**Quellauszug:**
· · · · · · ·

# Corsair H90 Installation



## KaldrasR9 (14. Dezember 2015)

Hey Leute,
Hab folgende Frage zur H90 und zwar ob man diese auch vor erstgebrauch reinigen sollte bzw den Radi. Habe bei mehreren Leuten/Foren gelesen dass diese vor erstgebrauch den Radi reinigen.
Gilt das nur bei einer Selbst zsm gebauten Kühlung ? 
Da ich in mehreren Videos über die Corsair WaKü`s gesehen habe das keiner das macht xD 

Hoffe ihr könnt mir weiter helfen 

Lg


----------



## TheIllusion (14. Dezember 2015)

Hallo,

allgemein werden nur bei nicht AiO Wasserkühlungen die Radiatoren gespült. Hier sind oft Späne oder andere Reste aus der Produktion im Radiator zu finden. Bei deiiner AiO hast du einen geschlossenen Kreislauf, den du nicht öffnen kannst. Falls du es trotzdem Probieren solltest, wirst du die die Anschlüsse zwischen Schlauch und Radiator/Pumpe zerstören. Dann kannst du das Teil in die Tonne kloppen. Bei AiO Wasserkühlungen musst du dich wohl auf die Qualität der Hersteller verlassen...


----------



## KaldrasR9 (14. Dezember 2015)

Allright !
Vielen Dank


----------

· · · · · · ·

**Bereitgestellte Einträge:**
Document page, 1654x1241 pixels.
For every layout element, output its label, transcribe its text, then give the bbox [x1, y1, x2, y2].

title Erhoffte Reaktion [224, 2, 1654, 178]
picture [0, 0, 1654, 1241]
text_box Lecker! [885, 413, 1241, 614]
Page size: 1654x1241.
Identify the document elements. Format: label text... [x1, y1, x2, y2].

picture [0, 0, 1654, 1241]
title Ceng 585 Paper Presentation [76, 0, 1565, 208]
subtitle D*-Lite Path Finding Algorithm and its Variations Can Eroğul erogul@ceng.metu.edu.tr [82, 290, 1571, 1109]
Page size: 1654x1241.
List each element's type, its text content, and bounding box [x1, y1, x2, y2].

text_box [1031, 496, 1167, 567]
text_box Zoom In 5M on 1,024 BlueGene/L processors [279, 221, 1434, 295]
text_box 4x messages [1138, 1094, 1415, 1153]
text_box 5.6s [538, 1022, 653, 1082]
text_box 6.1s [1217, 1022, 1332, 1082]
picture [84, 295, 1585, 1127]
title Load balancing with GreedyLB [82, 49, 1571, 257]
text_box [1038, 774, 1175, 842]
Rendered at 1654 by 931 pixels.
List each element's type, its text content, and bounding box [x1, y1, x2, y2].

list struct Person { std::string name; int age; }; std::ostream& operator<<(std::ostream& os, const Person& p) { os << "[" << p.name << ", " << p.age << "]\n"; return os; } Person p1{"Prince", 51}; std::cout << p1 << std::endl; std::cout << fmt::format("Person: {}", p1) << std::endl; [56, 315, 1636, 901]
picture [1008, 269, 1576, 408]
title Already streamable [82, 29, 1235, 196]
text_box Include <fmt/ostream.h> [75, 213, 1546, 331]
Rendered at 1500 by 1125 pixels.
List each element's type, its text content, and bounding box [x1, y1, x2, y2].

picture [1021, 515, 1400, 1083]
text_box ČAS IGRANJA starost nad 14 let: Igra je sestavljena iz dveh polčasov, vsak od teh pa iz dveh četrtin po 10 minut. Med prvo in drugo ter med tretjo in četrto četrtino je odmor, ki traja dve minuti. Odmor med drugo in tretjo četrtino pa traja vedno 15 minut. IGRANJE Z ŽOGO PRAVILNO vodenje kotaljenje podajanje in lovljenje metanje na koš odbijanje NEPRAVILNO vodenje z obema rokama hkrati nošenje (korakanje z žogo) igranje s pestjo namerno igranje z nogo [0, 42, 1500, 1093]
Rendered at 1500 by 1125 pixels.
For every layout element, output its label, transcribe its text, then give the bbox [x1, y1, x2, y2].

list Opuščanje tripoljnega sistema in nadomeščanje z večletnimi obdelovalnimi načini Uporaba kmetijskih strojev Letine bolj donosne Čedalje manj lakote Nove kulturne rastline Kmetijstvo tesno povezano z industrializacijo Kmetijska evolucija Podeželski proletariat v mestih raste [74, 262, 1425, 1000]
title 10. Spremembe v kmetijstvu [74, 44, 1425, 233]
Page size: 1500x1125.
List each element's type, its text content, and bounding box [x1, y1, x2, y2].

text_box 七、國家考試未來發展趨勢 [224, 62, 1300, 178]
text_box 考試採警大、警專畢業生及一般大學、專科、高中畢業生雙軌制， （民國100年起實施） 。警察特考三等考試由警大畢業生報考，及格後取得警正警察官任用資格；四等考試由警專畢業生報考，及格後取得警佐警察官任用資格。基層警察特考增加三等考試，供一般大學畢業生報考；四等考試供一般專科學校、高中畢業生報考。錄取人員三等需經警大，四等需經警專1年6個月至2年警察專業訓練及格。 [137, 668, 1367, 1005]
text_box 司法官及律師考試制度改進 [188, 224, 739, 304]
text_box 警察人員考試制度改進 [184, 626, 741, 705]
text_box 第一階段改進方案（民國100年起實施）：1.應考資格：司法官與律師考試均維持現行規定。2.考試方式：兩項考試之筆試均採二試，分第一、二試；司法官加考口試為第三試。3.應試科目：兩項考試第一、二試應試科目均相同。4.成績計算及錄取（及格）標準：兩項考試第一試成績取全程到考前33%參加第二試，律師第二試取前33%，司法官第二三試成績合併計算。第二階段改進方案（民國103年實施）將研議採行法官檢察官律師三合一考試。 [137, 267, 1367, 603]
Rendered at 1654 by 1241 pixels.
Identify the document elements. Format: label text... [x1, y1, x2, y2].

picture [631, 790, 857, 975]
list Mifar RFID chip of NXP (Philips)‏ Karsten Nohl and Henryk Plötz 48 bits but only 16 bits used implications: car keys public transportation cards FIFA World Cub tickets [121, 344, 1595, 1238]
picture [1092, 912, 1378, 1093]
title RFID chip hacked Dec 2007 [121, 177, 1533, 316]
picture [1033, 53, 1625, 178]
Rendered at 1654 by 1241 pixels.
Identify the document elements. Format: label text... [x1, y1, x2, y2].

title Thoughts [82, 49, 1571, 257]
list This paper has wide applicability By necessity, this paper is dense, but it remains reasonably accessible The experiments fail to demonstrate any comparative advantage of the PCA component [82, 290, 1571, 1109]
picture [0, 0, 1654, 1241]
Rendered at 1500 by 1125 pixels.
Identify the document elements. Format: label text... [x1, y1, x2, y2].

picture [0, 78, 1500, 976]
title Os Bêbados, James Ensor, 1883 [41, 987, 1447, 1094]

· · · · · · ·

**Aufgabe:** Bei welchen Wasserkühlungen werden laut dem Forenthread zur Corsair H90 im Allgemeinen die Radiatoren gespült?

**Antwort:** Nur bei Wasserkühlungen, die keine AiO-Wasserkühlungen sind.